### What is being asked
From the article on Oasis's second album, extract the passage from "(What’s The Story) Morning Glory? celebrates" to "fresh as ever.".

### Extract to read

BEGIN

How Oasis’ ‘(What’s The Story) Morning Glory?’ Changed the Course of Music History

c“No one saw it coming, because second albums are notoriously shit,” Noel Gallagher recalled of the surprise success of Oasis’s second album, (What’s The Story) Morning Glory? “We certainly didn’t see it coming. That’s for sure.”

(What’s The Story) Morning Glory? celebrates its 25th anniversary this week. It was a career-defining moment for Oasis, a band that had burst onto the British music scene in a big way barely a year earlier with the massive success of its debut album Definitely Maybe, and a string of chart-topping singles. But (What’s The Story) Morning Glory?—which contained the hit songs “Wonderwall,” “Don’t Look Back In Anger” and “Champagne Supernova,” in case you’d forgotten—showcased Gallagher as a songwriter of the first order, and his younger brother, Liam, as a singer and frontman of undeniable gifts.

Even all these years later, as with the best classic albums, it still sounds as fresh as ever.

END

[Dataset records]
BEGIN

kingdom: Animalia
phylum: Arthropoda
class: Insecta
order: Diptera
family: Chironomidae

END
BEGIN

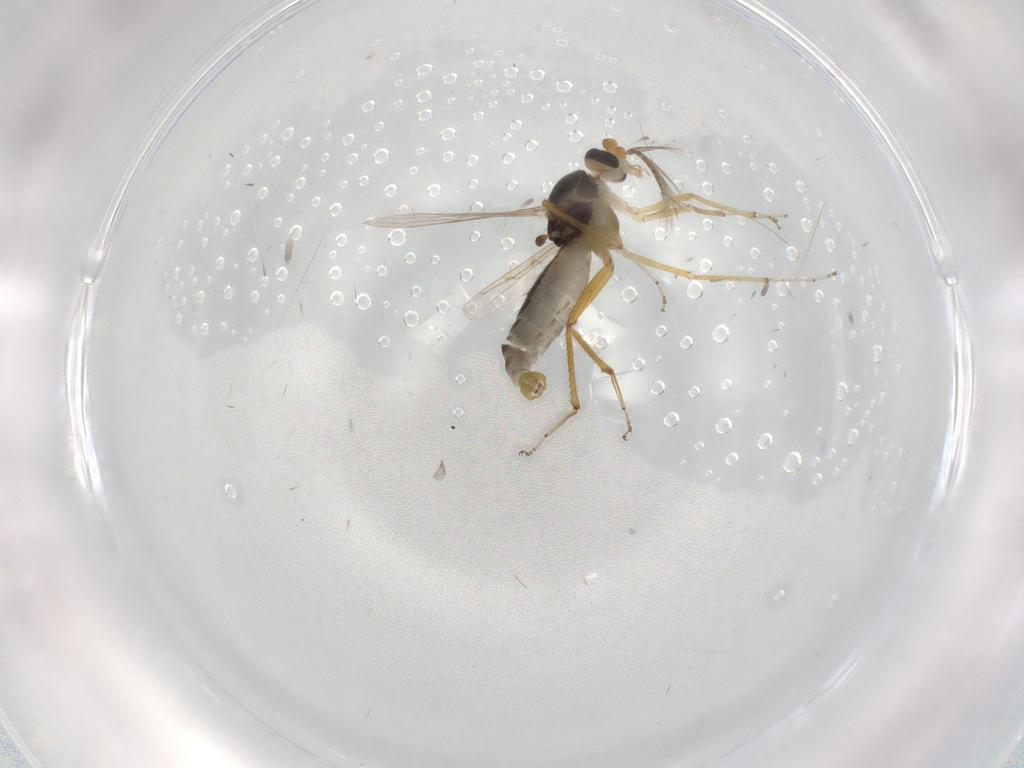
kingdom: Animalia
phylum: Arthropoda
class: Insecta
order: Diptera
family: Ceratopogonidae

END

### Problem solution
(What’s The Story) Morning Glory? celebrates its 25th anniversary this week. It was a career-defining moment for Oasis, a band that had burst onto the British music scene in a big way barely a year earlier with the massive success of its debut album Definitely Maybe, and a string of chart-topping singles. But (What’s The Story) Morning Glory?—which contained the hit songs “Wonderwall,” “Don’t Look Back In Anger” and “Champagne Supernova,” in case you’d forgotten—showcased Gallagher as a songwriter of the first order, and his younger brother, Liam, as a singer and frontman of undeniable gifts.

Even all these years later, as with the best classic albums, it still sounds as fresh as ever.